This is, in fact, how most GCs other than D's work. :)

-- 
Alex Rønne Petersen
alex@lycus.org
http://lycus.org
May 25, 2012
On Friday, May 25, 2012 17:53:45 Mehrdad wrote:
> @Andrei: The reason this is allowed is that finalization is _separate_ from garbage collection in .NET. So an object can be finalized and yet still not GC'd. Or its finalizer might be suppressed, allowing it to get GC'd directly. This allows for many possibilities, although you don't usually need them.

Finalization _can_ be separate from the GC in D thanks to clear, but it does normally occur as part of a collection cycle.

- Jonathan M Davis
May 25, 2012
On Friday, 25 May 2012 at 19:30:35 UTC, Jonathan M Davis wrote:
> On Friday, May 25, 2012 17:53:45 Mehrdad wrote:
>> @Andrei: The reason this is allowed is that finalization is
>> _separate_ from garbage collection in .NET. So an object can be
>> finalized and yet still not GC'd. Or its finalizer might be
>> suppressed, allowing it to get GC'd directly. This allows for
>> many possibilities, although you don't usually need them.
>
> Finalization _can_ be separate from the GC in D thanks to clear, but it does
> normally occur as part of a collection cycle.
>
> - Jonathan M Davis

Uhm... sure...

I wasn't really talking about D, so I'm not sure what you mean.

But, comparing to D:

I'm _not_ talking about the fact that you can call the finalizer
manually.
That has _nothing_ to do with the "separation" I was referring to
(even though it's nevertheless necessary for separating the GC
from the finalization queue).

I'm talking about the fact that, if an object has a finalizer,
its finalization stage is SEPARATE from (and obviously, before)
the GC stage. In other words, there can be TWO passes over all
objects that are going to be GC'd:

1. Unreachable finalizable objects are finalized, and their
finalizers are suppressed.
2. Unreachable objects with no finalizers are GC'd.


Therefore, resurrection is possible because after an object goes
through stage 1, it may no longer be eligible for stage 2 (it may
have strong references).

Note that this means merely _having_ a finalizer causes an object
to take 2 passes to be GC'd, instead of 1 -- even if the
finalizer is empty.

Also notice that NOTHING is left in an undefined state, and yet
everything is guaranteed to be reclaimed at some point. And
circular references cause no problems whatsoever, because if
they're unreachable from the GC root, no one cares if they have
references to each other.


@Andrei: Does that make sense?
May 26, 2012
On 2012-05-25 14:05, foobar wrote:

>> If you have a pointer to a struct you don't know how it was created.
>> It's possible it's been created with "new", which means the garbage
>> collector needs to delete it.
>
> let's say we add two classes:
> class FooA {
> A a;
> }
> class FooPA {
> A* pa;
> }
>
> For the first case, both the class and the struct share the same
> lifetime thus when an instance of FooA is GC-ed, the GC would call A's
> d-tor and allow it to do what-ever (self) cleaning it requires. This
> means the d-tor will always be called.

Is that the cases even if the destructor of FooA isn't called?

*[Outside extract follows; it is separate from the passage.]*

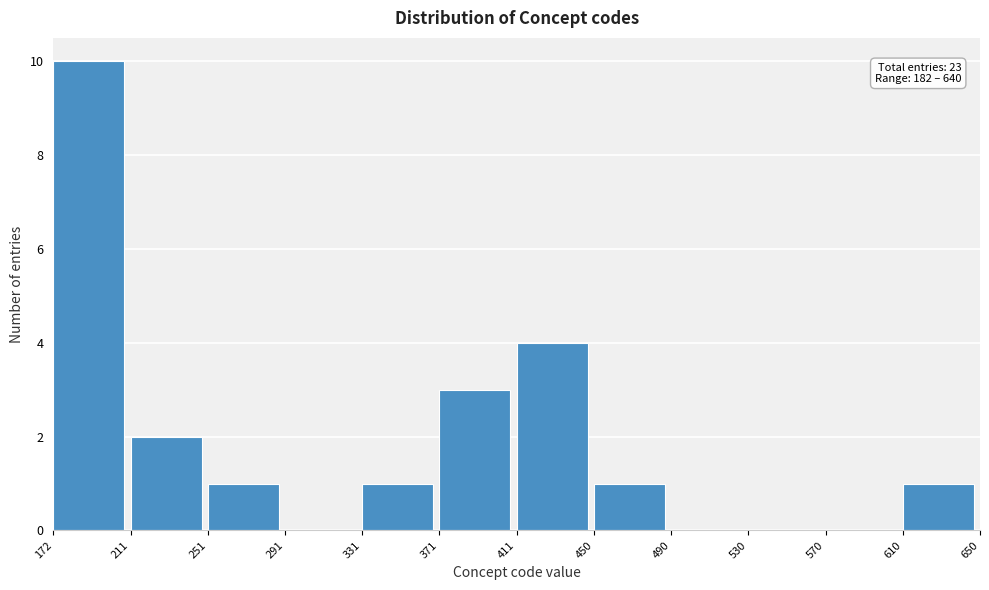

Over which range of the x-axis is the bar tallest?

172 to 211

> For the second case, The GC will only scan "pa" to find inner class
> instances but will *not* handle the struct value itself.
> In order to clean what "pa" points to, you need to explicitly call the
> destructor yourself.

Are you saying that the GC won't collect a struct allocated with "new"?

http://dlang.org/expression.html#NewExpression

"NewExpressions are used to allocate memory on the garbage collected heap...". I though that everything allocated via the GC was also collected by the GC.

> One way to do this would be to register a callback
> with the GC to get notified when an instance of FooPA is collected and
> inside the callback function maintain a reference-counter.
> This also means that if you allocate a struct value on the heap via
> "new" you are responsible to call delete _yourself_ and the gc will not
> call it for you.
> I think that loosing this small convenience is worth it - we gay more
> orthogonal semantics that are easier to reason about.
>
>


-- 
/Jacob Carlborg
May 26, 2012
On Saturday, 26 May 2012 at 11:35:29 UTC, Jacob Carlborg wrote:
> On 2012-05-25 14:05, foobar wrote:
>
>>> If you have a pointer to a struct you don't know how it was created.
>>> It's possible it's been created with "new", which means the garbage
>>> collector needs to delete it.
>>
>> let's say we add two classes:
>> class FooA {
>> A a;
>> }
>> class FooPA {
>> A* pa;
>> }
>>
>> For the first case, both the class and the struct share the same
>> lifetime thus when an instance of FooA is GC-ed, the GC would call A's
>> d-tor and allow it to do what-ever (self) cleaning it requires. This
>> means the d-tor will always be called.
>
> Is that the cases even if the destructor of FooA isn't called?

Huh? In my model FooA has no destructor.

>
>> For the second case, The GC will only scan "pa" to find inner class
>> instances but will *not* handle the struct value itself.
>> In order to clean what "pa" points to, you need to explicitly call the
>> destructor yourself.
>
> Are you saying that the GC won't collect a struct allocated with "new"?
>
> http://dlang.org/expression.html#NewExpression
>
> "NewExpressions are used to allocate memory on the garbage collected heap...". I though that everything allocated via the GC was also collected by the GC.

I indeed propose that structs allocated with "new" will be put in region of the heap *not* managed by the GC. It's a tiny price to pay to get more orthogonal semantics which are easier to reason about.
Please note that this only affects code that directly uses pointers which is not common in D and is geared towards more advanced use cases where the programmer will likely want to manage the memory explicitly anyway.

>
>> One way to do this would be to register a callback
>> with the GC to get notified when an instance of FooPA is collected and
>> inside the callback function maintain a reference-counter.
>> This also means that if you allocate a struct value on the heap via
>> "new" you are responsible to call delete _yourself_ and the gc will not
>> call it for you.
>> I think that loosing this small convenience is worth it - we gay more
>> orthogonal semantics that are easier to reason about.